The Higher Education Council recently decided that it would be impermissible to establish a seat of learning in Israel that aims to make profits. Such an institute, the council determined, should be a NPO, a non-profit organization, thereby overturning the conclusions of the Shoshana Netanayhu Committee which had decided quite the opposite in 1994, allowing for a profit-making institute, but setting the ground rules that would safeguard its academic standards.

The council discussed the matter due to an appeal by the local branch of the U.K. University of Derby. Its owner Avi Beitan, entertained the idea of changing from being just a foreign branch of the British university to a fully-fledged Israeli institute, while still keeping its profit motivation. Now what is wrong with that?

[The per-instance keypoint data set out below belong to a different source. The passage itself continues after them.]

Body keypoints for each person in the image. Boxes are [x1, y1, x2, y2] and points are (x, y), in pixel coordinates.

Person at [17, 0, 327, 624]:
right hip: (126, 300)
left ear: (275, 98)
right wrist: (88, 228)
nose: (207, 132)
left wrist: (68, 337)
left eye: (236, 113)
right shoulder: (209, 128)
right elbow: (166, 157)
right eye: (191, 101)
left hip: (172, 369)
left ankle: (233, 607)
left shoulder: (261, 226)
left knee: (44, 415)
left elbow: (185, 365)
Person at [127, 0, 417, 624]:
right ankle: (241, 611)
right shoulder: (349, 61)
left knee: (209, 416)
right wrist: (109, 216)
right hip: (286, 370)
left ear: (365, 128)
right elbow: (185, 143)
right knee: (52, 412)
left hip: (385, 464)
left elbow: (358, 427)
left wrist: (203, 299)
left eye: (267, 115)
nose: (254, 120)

Do private owners of newspapers, hospitals or washing machine manufacturers not worry about the quality of their products? In fact they would be the first to know if the goods were shoddy, because the public would not want it, so in time, they would lose money and eventually close. So it is in the owners' interests to keep up standards and reputation.

And that term NPO is misleading. Instead of taking the extra income as profit, the NPO raises wages to its senior staffers, gives grants, takes on extra staff, so that everybody is as happy as if they were in a profit-making company - heaven forbid!

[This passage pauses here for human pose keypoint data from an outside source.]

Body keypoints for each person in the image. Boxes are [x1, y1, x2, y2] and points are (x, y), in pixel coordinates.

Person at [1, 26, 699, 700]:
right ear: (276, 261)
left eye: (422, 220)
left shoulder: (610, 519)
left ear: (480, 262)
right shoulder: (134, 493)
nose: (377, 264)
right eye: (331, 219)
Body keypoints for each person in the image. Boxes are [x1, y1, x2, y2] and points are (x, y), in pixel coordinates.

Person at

But of course one of the differences, is that private owners know how to save and work efficiently, and that is blatantly clear when you look at our universities, with their vast inefficiencies and wasted resources. Avi Beitan can pride himself on his administration, which manages 3,500 students with one-fourth of the staff found in our universities and colleges. And he has no swathes of profitable land going to waste, or underused buildings, and he pays lecturers according to the courses they actually teach, and not according to six hours instruction a week for just 28 weeks in the year.

So a profit-making educational institution is not a dirty term. The question one should ask is what standard of education does it offer, and for that there is a Higher Education Council to check and report to the public.